▸ TEXT PASSAGE:
====================

However, “the submarine affairs” in 1981-83 may have changed Palme’s attitude to become more critical regarding the Soviet Union. A special Commission led by former defense and foreign minister Sven Andersson published its report on 26 April 1983 accusing the Soviets for the submarine incidents in October 1982 at Hårsfjärden in the Stockholm archipelago inside the Swedish border line quite close to the naval bases of Berga and Muskö. Theutenberg is critical for the “watering down”, or the weakening, of the position of the Swedish government in the Note of Protest to the Soviet Union on 26 April 1983, which he wrote, although the violations were obvious. Here Theutenberg sees the internal “influence of Kgb” as well as the ultimate reason for his resignation. The Swedish ambassador in Moscow Carl de Geer regretted, further, to Theutenberg for the Finlandization of the Swedish archipelago. The Andersson report of 26 April 1983 damaged the relations of Denmark, Sweden and Norway with the Soviet Union but president Mauno Koivisto of Finland disagreed with the report. “Fantasies” (volume 1 chapters 4 and 5 pp 97-135, chapters 7-13 pp 151-221 /note the title of chapter 7 “In the Presidential Castle in Helsinki/, volume 4 chapters 62 and 63 pp 288-523). 

The Swedish, ÖB, i.e. the Commander of the Swedish armed forces, signed a secret memo on 18 of December 1987, by confirming that a foreign country had violated the Swedish territorial waters for at least 20 years. “Most probably the violations have been caused by the Soviet vehicles although no 100% confirmation can be reached”. (Volume 5, 2020, pp 645-649).

====================

▸ WRITTEN REQUEST 1:
In the listing, from the line holding "common name: White leadtree" through the line holding "class: Bivalvia", inclusive, please change "phylum" to "division" and give only those lines again, with everything else unchanged.

====================

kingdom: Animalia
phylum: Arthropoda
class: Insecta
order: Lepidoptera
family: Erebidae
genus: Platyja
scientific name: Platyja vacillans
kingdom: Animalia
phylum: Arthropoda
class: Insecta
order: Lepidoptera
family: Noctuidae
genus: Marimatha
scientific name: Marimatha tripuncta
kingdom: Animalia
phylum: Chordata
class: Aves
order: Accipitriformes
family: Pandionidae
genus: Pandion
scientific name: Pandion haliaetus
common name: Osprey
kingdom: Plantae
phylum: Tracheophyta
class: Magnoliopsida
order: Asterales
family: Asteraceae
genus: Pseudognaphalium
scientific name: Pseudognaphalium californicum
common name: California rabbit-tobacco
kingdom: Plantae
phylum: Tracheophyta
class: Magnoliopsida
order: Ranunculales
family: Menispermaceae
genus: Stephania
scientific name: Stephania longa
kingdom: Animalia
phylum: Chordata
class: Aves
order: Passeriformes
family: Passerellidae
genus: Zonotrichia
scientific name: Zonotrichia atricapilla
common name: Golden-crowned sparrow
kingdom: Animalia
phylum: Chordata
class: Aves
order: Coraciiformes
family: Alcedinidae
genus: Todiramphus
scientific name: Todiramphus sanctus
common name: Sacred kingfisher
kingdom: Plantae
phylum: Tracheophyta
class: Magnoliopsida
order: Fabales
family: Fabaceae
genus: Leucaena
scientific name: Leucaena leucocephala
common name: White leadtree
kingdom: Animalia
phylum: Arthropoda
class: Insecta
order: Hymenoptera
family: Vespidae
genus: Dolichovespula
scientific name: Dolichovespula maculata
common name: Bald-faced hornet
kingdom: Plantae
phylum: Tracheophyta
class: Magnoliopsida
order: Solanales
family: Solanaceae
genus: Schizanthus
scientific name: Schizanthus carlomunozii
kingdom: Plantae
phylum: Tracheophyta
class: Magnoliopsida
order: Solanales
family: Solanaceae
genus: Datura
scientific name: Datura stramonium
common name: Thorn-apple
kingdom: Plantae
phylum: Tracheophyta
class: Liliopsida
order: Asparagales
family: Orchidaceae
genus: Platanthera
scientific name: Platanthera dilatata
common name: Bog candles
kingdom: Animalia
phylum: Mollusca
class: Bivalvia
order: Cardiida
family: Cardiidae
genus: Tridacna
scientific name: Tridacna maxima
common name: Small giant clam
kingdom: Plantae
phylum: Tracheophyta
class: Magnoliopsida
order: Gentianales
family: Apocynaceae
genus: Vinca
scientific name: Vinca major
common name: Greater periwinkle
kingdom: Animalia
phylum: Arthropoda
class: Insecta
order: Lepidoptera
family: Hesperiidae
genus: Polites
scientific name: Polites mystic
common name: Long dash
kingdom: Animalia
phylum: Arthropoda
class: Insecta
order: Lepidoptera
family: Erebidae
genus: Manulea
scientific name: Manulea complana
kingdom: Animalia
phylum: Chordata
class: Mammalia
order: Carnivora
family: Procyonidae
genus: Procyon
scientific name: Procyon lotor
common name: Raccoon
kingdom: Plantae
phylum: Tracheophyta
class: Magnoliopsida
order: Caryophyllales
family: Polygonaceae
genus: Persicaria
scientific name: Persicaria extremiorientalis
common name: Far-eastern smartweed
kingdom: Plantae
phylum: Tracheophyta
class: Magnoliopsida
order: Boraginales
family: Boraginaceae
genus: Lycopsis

====================

▸ WRITTEN REQUEST 2:
Output the entire text on the Swedish submarine incidents again, word for word.

▸ REPLY 1:
common name: White leadtree
kingdom: Animalia
division: Arthropoda
class: Insecta
order: Hymenoptera
family: Vespidae
genus: Dolichovespula
scientific name: Dolichovespula maculata
common name: Bald-faced hornet
kingdom: Plantae
division: Tracheophyta
class: Magnoliopsida
order: Solanales
family: Solanaceae
genus: Schizanthus
scientific name: Schizanthus carlomunozii
kingdom: Plantae
division: Tracheophyta
class: Magnoliopsida
order: Solanales
family: Solanaceae
genus: Datura
scientific name: Datura stramonium
common name: Thorn-apple
kingdom: Plantae
division: Tracheophyta
class: Liliopsida
order: Asparagales
family: Orchidaceae
genus: Platanthera
scientific name: Platanthera dilatata
common name: Bog candles
kingdom: Animalia
division: Mollusca
class: Bivalvia

▸ REPLY 2:
However, “the submarine affairs” in 1981-83 may have changed Palme’s attitude to become more critical regarding the Soviet Union. A special Commission led by former defense and foreign minister Sven Andersson published its report on 26 April 1983 accusing the Soviets for the submarine incidents in October 1982 at Hårsfjärden in the Stockholm archipelago inside the Swedish border line quite close to the naval bases of Berga and Muskö. Theutenberg is critical for the “watering down”, or the weakening, of the position of the Swedish government in the Note of Protest to the Soviet Union on 26 April 1983, which he wrote, although the violations were obvious. Here Theutenberg sees the internal “influence of Kgb” as well as the ultimate reason for his resignation. The Swedish ambassador in Moscow Carl de Geer regretted, further, to Theutenberg for the Finlandization of the Swedish archipelago. The Andersson report of 26 April 1983 damaged the relations of Denmark, Sweden and Norway with the Soviet Union but president Mauno Koivisto of Finland disagreed with the report. “Fantasies” (volume 1 chapters 4 and 5 pp 97-135, chapters 7-13 pp 151-221 /note the title of chapter 7 “In the Presidential Castle in Helsinki/, volume 4 chapters 62 and 63 pp 288-523). 

The Swedish, ÖB, i.e. the Commander of the Swedish armed forces, signed a secret memo on 18 of December 1987, by confirming that a foreign country had violated the Swedish territorial waters for at least 20 years. “Most probably the violations have been caused by the Soviet vehicles although no 100% confirmation can be reached”. (Volume 5, 2020, pp 645-649).